___ DATA TO PROCESS ___

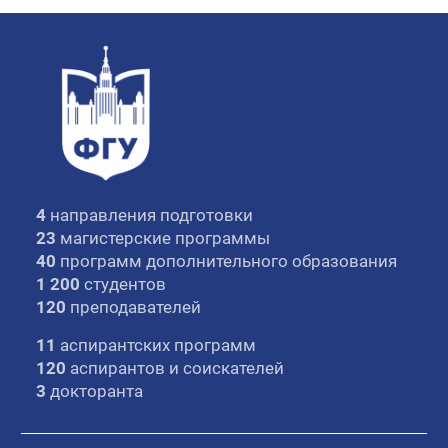
4
направления подготовки
23
магистерские программы
40
программ дополнительного образования
1 200
студентов
120
преподавателей
11
аспирантских программ
120
аспирантов и соискателей
3
докторанта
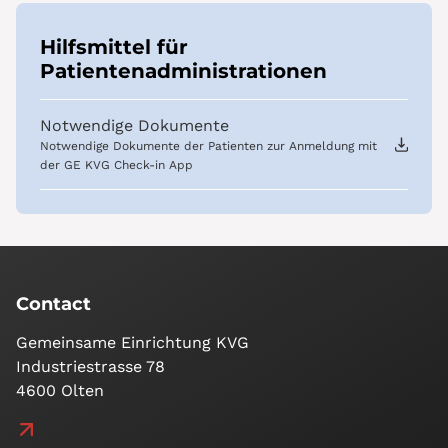
Hilfsmittel für
Patientenadministrationen
Notwendige Dokumente
Notwendige Dokumente der Patienten zur Anmeldung mit
der GE KVG Check-in App
Contact
Gemeinsame Einrichtung KVG
Industriestrasse 78
4600 Olten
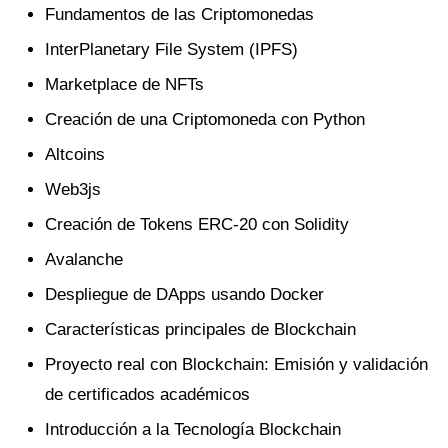
Fundamentos de las Criptomonedas
InterPlanetary File System (IPFS)
Marketplace de NFTs
Creación de una Criptomoneda con Python
Altcoins
Web3js
Creación de Tokens ERC-20 con Solidity
Avalanche
Despliegue de DApps usando Docker
Características principales de Blockchain
Proyecto real con Blockchain: Emisión y validación
de certificados académicos
Introducción a la Tecnología Blockchain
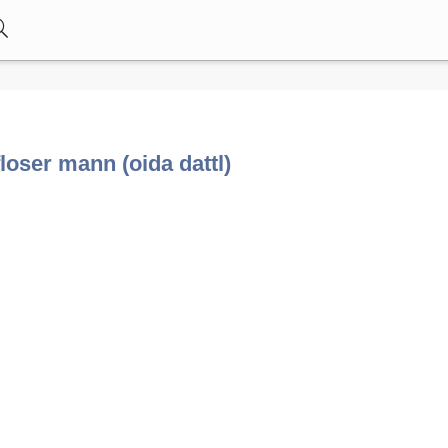
lfloser mann (oida dattl)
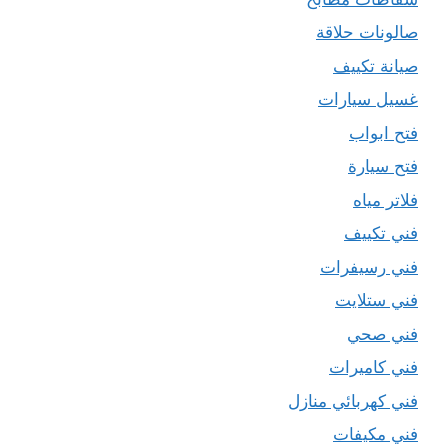
صالونات حلاقة
صيانة تكييف
غسيل سيارات
فتح ابواب
فتح سيارة
فلاتر مياه
فني تكييف
فني رسيفرات
فني ستلايت
فني صحي
فني كاميرات
فني كهربائي منازل
فني مكيفات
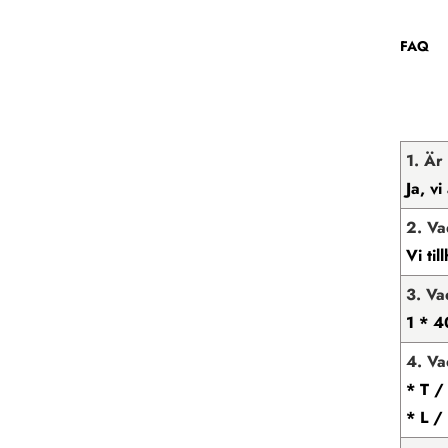
FAQ
1. Är
Ja, v
2. Va
Vi ti
3. V
1 * 4
4. Va
* T /
* L /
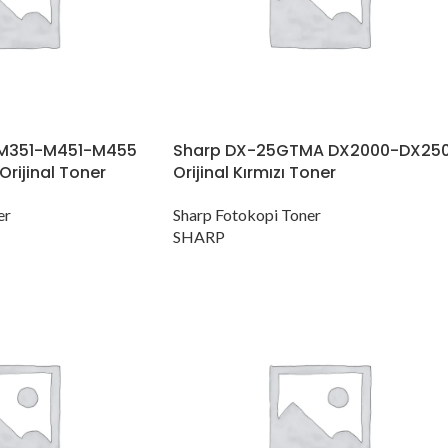
M351-M451-M455
Sharp DX-25GTMA DX2000-DX25
ijinal Toner
Orijinal Kırmızı Toner
er
Sharp Fotokopi Toner
SHARP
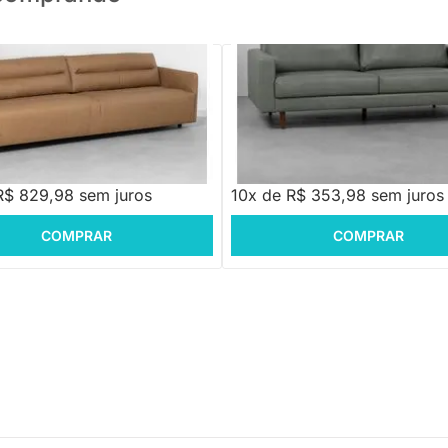
PRONTA ENTREGA
Sofá Noah Touch Menta
n Estonado Castanho
99,88
R$ 3.539,88
R$ 829,98 sem juros
10x de R$ 353,98 sem juros
COMPRAR
COMPRAR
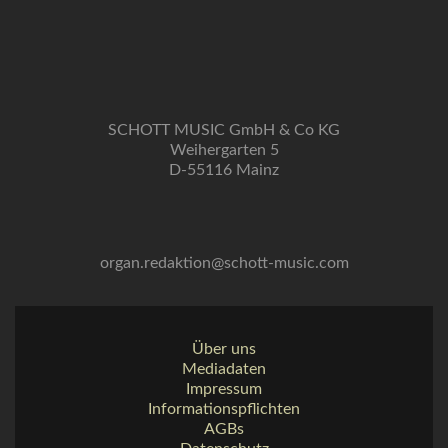
SCHOTT MUSIC GmbH & Co KG
Weihergarten 5
D-55116 Mainz
organ.redaktion@schott-music.com
Über uns
Mediadaten
Impressum
Informationspflichten
AGBs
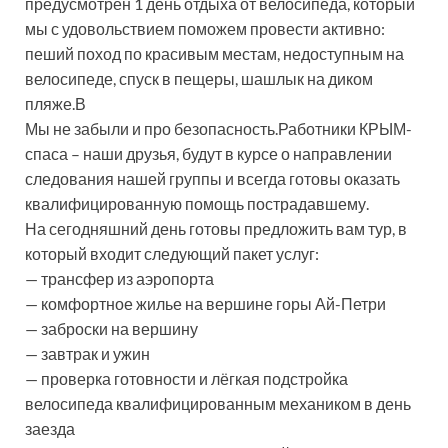
предусмотрен 1 день отдыха от велосипеда, который
мы с удовольствием поможем провести активно:
пеший поход по красивым местам, недоступным на
велосипеде, спуск в пещеры, шашлык на диком
пляже.В
Мы не забыли и про безопасность.Работники КРЫМ-
спаса – наши друзья, будут в курсе о направлении
следования нашей группы и всегда готовы оказать
квалифицированную помощь пострадавшему.
На сегодняшний день готовы предложить вам тур, в
который входит следующий пакет услуг:
— трансфер из аэропорта
— комфортное жилье на вершине горы Ай-Петри
— заброски на вершину
— завтрак и ужин
— проверка готовности и лёгкая подстройка
велосипеда квалифицированным механиком в день
заезда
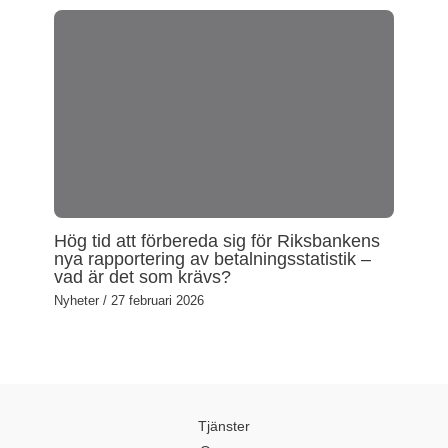
Hög tid att förbereda sig för Riksbankens
nya rapportering av betalningsstatistik –
vad är det som krävs?
Nyheter
/
27 februari 2026
Tjänster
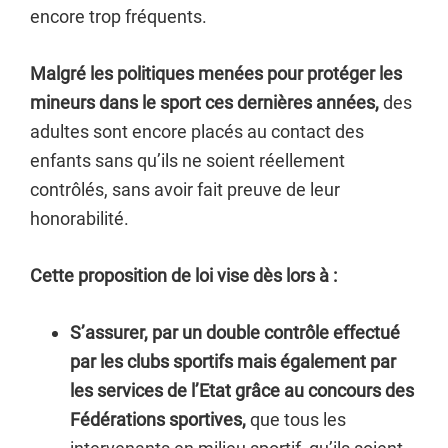
encore trop fréquents.
Malgré les politiques menées pour protéger les
mineurs dans le sport ces dernières années,
des
adultes sont encore placés au contact des
enfants sans qu’ils ne soient réellement
contrôlés, sans avoir fait preuve de leur
honorabilité.
Cette proposition de loi vise dès lors à :
S’assurer, par un double contrôle effectué
par les clubs sportifs mais également par
les services de l’Etat grâce au concours des
Fédérations sportives,
que tous les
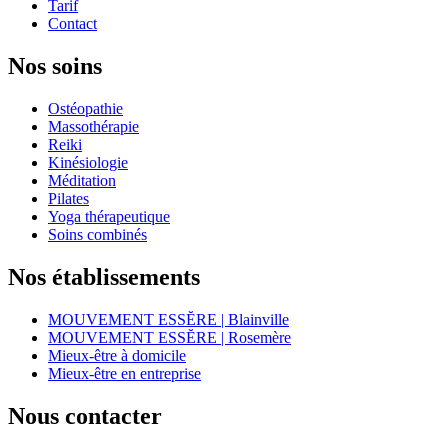
Tarif
Contact
Nos soins
Ostéopathie
Massothérapie
Reiki
Kinésiologie
Méditation
Pilates
Yoga thérapeutique
Soins combinés
Nos établissements
MOUVEMENT ESSĔRE | Blainville
MOUVEMENT ESSĔRE | Rosemère
Mieux-être à domicile
Mieux-être en entreprise
Nous contacter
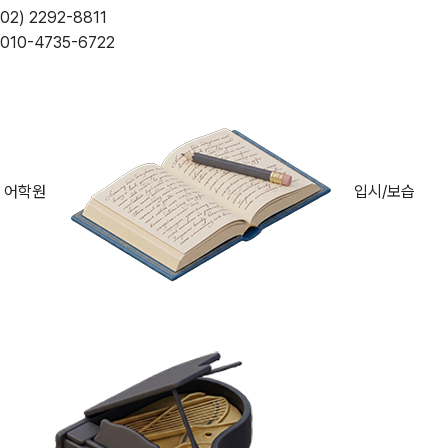
02) 2292-8811
010-4735-6722
어학원
입시/보습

___

> [WORK ORDER]:
The answer must consist of every line from the entries that holds the string "Mieux".

> [SOLUTION TO THIS TASK]:
Mieux-être à domicile
Mieux-être en entreprise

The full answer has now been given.